At first glance, the Court’s decision in Kiobel appears to portend a significant restriction on Alien Tort Statute jurisdiction—even for suits that allege torture, genocide, or another of what the Court in Sosa called the “modest number of international law violations” cognizable under the ATS, those with “definite content and acceptance among civilized nations” equal to that of the “historical paradigms” (such as piracy and violation of safe conducts) familiar in 1789.
And perhaps that will, indeed, be Kiobel’s legacy. But perhaps not. What’s most striking about the collected opinions is that the Justices themselves apparently do not think the decision will necessarily cut off ATS claims in such a comprehensive manner. Justice Kennedy writes that the decision “leave[s] open a number of significant questions regarding the reach and interpretation of the Alien Tort Statute”; and even Justices Alito and Thomas acknowledge, with evident regret, that the Court’s opinion “obviously leaves much unanswered” (emphasis added).
What is the “much” that the Court does not answer? The “number” of “significant” questions that remain unresolved? If only it were as “obvious” as Justice Alito suggests.
To begin with, what legal propositions is it fair to say the Kiobel decision does establish? Well, it is now settled that where the alleged conduct in question occurred wholly abroad, the mere fact that a corporate defendant has an office in the United States and shares that are traded on a U.S. exchange is insufficient to establish ATS jurisdiction, unless and until Congress amends the statute. (All nine Justices agree that this is the case where only aiding and abetting is alleged; and I think it’s safe to say that a majority would rule the same way even where the defendant corporation is alleged to be the principal tortfeasor.)
By contrast, all nine Justices agree that there is ATS jurisdiction when, in Justice Alito’s words, “the domestic conduct is sufficient to violate an international law norm that satisfies Sosa’s requirements of definiteness and acceptance among civilized nations.”
But what about cases falling somewhere in between these polar ends?
Tom Lee describes some hypothetical cases that might not be covered by the Kiobel holding, such as where the conduct occurred in a “failed state”; but I doubt such rare hypotheticals are what the Justices had foremost in mind. (It’s hard to imagine these are the “significant” questions that the decision “obviously” does not answer.)

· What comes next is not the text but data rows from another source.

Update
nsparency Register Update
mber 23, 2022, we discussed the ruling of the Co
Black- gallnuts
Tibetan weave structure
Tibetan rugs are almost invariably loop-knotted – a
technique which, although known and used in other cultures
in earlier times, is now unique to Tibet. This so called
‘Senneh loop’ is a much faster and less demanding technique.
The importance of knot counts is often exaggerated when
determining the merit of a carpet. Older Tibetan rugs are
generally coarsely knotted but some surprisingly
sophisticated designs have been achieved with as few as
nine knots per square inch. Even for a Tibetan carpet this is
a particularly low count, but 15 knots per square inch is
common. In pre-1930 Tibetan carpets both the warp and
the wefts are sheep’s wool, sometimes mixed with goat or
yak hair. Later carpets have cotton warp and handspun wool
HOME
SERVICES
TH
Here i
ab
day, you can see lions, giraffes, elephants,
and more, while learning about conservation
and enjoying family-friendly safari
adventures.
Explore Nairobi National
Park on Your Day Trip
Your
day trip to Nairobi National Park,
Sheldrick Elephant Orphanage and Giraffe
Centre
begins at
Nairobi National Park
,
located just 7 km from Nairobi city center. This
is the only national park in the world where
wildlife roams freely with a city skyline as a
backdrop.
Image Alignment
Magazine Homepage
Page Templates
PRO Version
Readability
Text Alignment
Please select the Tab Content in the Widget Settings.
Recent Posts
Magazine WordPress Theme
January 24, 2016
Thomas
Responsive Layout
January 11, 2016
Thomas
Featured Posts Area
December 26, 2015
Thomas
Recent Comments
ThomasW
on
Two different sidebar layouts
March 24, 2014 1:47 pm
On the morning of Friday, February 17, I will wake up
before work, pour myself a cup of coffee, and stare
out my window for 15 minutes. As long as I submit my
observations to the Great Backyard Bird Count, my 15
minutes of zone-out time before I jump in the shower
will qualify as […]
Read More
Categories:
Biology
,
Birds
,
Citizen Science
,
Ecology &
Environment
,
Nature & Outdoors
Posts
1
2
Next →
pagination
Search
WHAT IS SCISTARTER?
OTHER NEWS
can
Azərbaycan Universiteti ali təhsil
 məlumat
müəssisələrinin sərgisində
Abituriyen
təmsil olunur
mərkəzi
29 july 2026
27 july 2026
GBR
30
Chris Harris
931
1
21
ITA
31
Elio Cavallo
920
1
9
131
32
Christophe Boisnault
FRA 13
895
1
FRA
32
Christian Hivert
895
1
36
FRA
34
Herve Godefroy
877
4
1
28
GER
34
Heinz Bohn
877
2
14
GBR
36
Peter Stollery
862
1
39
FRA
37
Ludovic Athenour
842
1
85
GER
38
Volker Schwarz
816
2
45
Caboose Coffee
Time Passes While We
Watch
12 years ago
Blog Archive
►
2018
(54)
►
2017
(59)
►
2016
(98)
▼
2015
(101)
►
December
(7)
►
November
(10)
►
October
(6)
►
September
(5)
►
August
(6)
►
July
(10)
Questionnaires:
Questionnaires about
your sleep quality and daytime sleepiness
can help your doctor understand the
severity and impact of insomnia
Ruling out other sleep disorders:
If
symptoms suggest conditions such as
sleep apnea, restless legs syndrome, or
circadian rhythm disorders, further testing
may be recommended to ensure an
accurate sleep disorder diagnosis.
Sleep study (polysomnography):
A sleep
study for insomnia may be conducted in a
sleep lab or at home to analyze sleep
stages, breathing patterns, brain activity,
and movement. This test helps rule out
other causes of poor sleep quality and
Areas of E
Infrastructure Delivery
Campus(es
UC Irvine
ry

I can think of at least three more familiar types of cases that the Justices might have had in mind as those that remain “unresolved” by Kiobel:
(i) Cases alleging Sosa-sufficient torts committed overseas by U.S. defendants;
(ii) Cases such as Filartiga, where a foreign defendant uses the U.S. as an effective “safe harbor,” thereby preventing other states from bringing him to justice;
(iii) Cases in which the defendant is alleged to have engaged in conduct in the United States that contributed materially to the violation of a Sosa-sufficient law of nations norm (such as providing active assistance to torture), but where that conduct in the U.S. was not itself sufficient to establish the violation. (I am not including in this category cases alleging aiding and abetting predicated solely on knowledge by a U.S. corporation of a foreign subsidiary’s bad acts. Although even that case is not technically resolved by Kiobel, I think it’s safe to predict the Court would not recognize such a claim, most likely on the theory that such general knowledge, and failure to stop the tort, does not satisfy the scienter requirement for a Sosa-qualified claim.)
We can say with some confidence that at least four current Justices (Breyer, Ginsburg, Sotomayor and Kagan) would recognize ATS jurisdiction in many or all cases in these three categories . . . and that, by contrast, two Justices (Alito and Thomas) would not. What we do not know is whether and in what circumstances one or more of the other three Justices — or future Justices — would recognize ATS jurisdiction in such cases.
The question going forward, then, is whether such claims can satisfy the standard the Chief Justice articulates in the key, final paragraph of the Court’s opinion: Do they “touch and concern the territory of the United States . . . with sufficient force to displace the presumption against extraterritorial application”?